Além das leituras na pesquisa, nos estudos de observação da dança de Oxóssi, pude notar que transparece, simbolicamente, que ele é o orixá da caça e dos caçadores, um dos mais antigos e famosos no candomblé.

Figura 07: Imagem símbolo do Ofá de Oxóssi.

Oxóssi usa como ferramenta o Ofá (Figura 07), objeto sagrado em forma de um arco e uma flecha, que é venerado pelos que praticam o candomblé como ferramenta de Oxóssi e, como símbolo de brasilidade, em muitos espaços simbólicos da nossa cultura.

O Ofá é um símbolo muito significante, na tradição afrodescendente. O Ofá de Oxóssi dialoga com sua energia, sua matriz simbólica e sua dança. Essa matriz simbólica é uma extensão do poder do orixá, no culto da fé.
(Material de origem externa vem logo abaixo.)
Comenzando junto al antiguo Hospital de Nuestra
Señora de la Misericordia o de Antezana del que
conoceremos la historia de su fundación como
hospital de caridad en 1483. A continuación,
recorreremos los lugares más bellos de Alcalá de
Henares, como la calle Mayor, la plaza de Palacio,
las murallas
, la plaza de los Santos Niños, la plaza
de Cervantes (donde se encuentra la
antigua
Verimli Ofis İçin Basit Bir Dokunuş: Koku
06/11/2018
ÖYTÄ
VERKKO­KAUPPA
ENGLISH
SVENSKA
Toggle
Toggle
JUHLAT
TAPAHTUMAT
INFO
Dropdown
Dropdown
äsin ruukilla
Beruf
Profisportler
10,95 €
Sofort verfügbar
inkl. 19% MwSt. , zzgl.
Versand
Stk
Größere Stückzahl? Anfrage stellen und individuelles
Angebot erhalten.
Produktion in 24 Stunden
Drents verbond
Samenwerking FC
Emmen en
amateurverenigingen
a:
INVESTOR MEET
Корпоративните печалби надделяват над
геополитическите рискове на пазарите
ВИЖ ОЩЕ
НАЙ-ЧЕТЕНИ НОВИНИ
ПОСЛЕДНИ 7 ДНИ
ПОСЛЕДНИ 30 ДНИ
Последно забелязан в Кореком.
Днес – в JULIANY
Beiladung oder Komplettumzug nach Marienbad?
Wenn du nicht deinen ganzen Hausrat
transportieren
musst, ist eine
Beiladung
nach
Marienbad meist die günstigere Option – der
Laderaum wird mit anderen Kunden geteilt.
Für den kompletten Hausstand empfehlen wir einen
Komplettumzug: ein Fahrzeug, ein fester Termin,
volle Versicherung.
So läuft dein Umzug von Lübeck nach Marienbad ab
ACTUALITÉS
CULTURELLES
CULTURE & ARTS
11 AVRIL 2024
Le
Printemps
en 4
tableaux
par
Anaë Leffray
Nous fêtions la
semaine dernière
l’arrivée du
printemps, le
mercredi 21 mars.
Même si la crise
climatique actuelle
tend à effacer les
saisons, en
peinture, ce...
Segundo a filósofa e professora Marilena Chauí (2000),

A figuração do sagrado se faz por emblemas: assim, por exemplo, o emblema da deusa Fortuna era uma roda, uma vela enfunada e uma cornucópia; o da

deusa Atena, o capacete e a espada; o de Hermes, a serpente e as botas aladas;

o de Oxossi, as sete flechas espalhadas pelo corpo; o de Iemanjá, o vestido branco, as águas do mar e os cabelos ao vento; o de Jesus, a cruz, a coroa de espinhos, o corpo glorioso em ascensão. (Idem, 2000, p. 383).

Esse símbolo, assim como outros da cultura do candomblé também são representados na pintura, a exemplo da pintura modernista do pintor Abdias do Nascimento.

Figura 08: Okê Oxóssi, de 1970, tela de pintura modernista, marco simbólico da persistência cultural da motriz afrodescendente, criação do advogado, ator, pintor, deputado e diplomata Abdias do Nascimento.

(Cf: https://www.quatrocincoum.com.br/br/resenhas/arte/invisibilidade-oceanica).

Orixá, como sabemos, é um tipo de força que herdamos da ancestralidade da religião iorubana (na África), que se localiza simbolicamente entre os devotos e a suprema divindade, inacessível às súplicas humanas. Simbolizam forças naturais e possuem atribuições na vida e nas práticas religiosas de seus fiéis.

Minha opção pelo trabalho por ser esse um estudo que diz respeito não apenas à luta dos povos negros e indígenas, da tradição cultural brasileira, mas por ser essa dança de Oxóssi um lugar de fala da minha própria existência pessoal. Em paralelo ao que sinto

e penso, devemos considerar que se faz necessário vivenciar a cultura constitutiva da nossa etnia para, inclusive, conhecer os saberes locais, os modos diversos em que cada povo dança, cultua, festeja e celebra seus rituais, possibilitando a luta contra o racismo e contra os preconceitos, além de propor estratégias de ensino dessas danças no âmbito escolar.

Optei por realizar esse trabalho por ser um negro, descendente dos povos de África, que também é do candomblé de Kêtu e, ainda mais, filho iniciado do orixá Oxóssi.

Assim, como negro do candomblé, iniciado no Ilê Olorum, também sou dançarino de danças populares brasileiras, tendo me dedicado a essa temática durante todo a minha vida e, ainda mais, na graduação na UFRN, no Curso de Licenciatura em Dança.

Por isso, o trajeto metodológico que buscamos visa atender ao objeto de estudo e não aos desdobramentos de discursos de ódio ou de preconceitos. A dança de Oxóssi é cultural na mesma medida que é um saber corporal, uma construção estética, um fenômeno artístico, um rito sagrado, uma manifestação estética, um conhecimento passível de entrar na escola e ajudar a formar pessoas.